[Supplied data Boundary: Start]
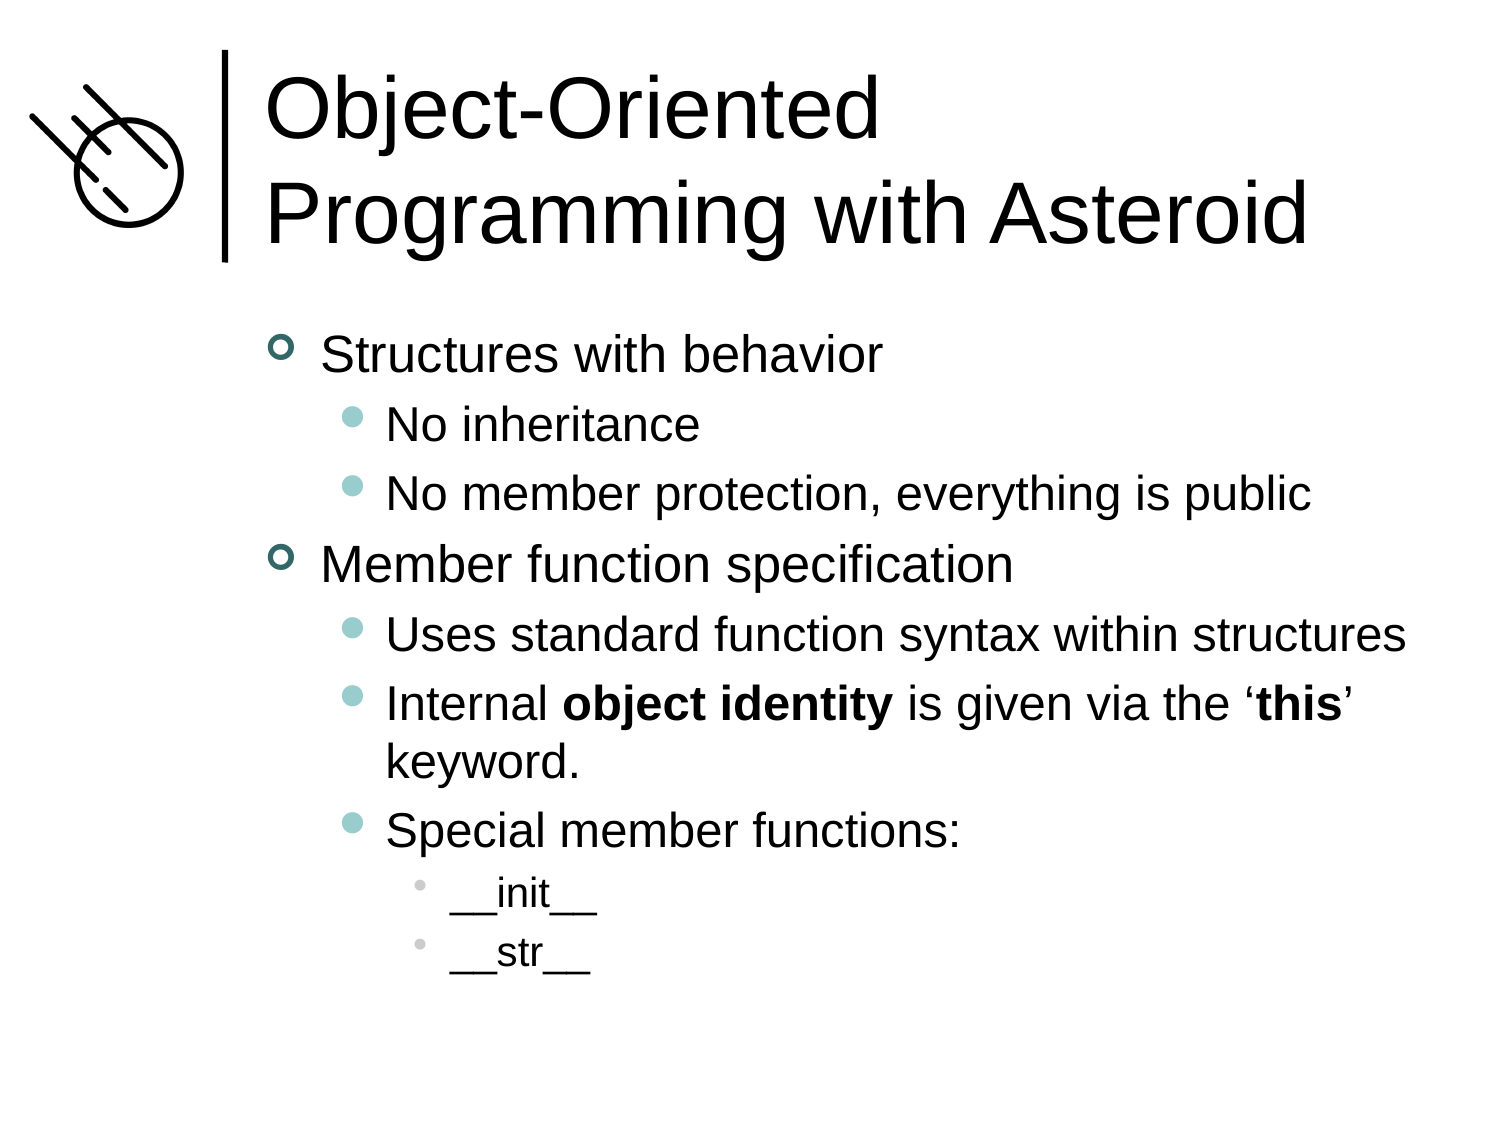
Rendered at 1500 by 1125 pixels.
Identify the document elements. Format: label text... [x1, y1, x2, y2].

title Object-Oriented Programming with Asteroid [249, 31, 1400, 282]
picture [0, 49, 213, 263]
list Structures with behavior No inheritance No member protection, everything is public Member function specification Uses standard function syntax within structures Internal object identity is given via the ‘this’ keyword. Special member functions: __init__ __str__ [249, 312, 1438, 988]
[Supplied data Boundary: End]
What the task asks: All of the entries need to be copied exactly, minus any pictures.

Answer section:
Rendered at 1500 by 1125 pixels.
Identify the document elements. Format: label text... [x1, y1, x2, y2].

title Object-Oriented Programming with Asteroid [249, 31, 1400, 282]
picture [0, 49, 213, 263]
list Structures with behavior No inheritance No member protection, everything is public Member function specification Uses standard function syntax within structures Internal object identity is given via the ‘this’ keyword. Special member functions: __init__ __str__ [249, 312, 1438, 988]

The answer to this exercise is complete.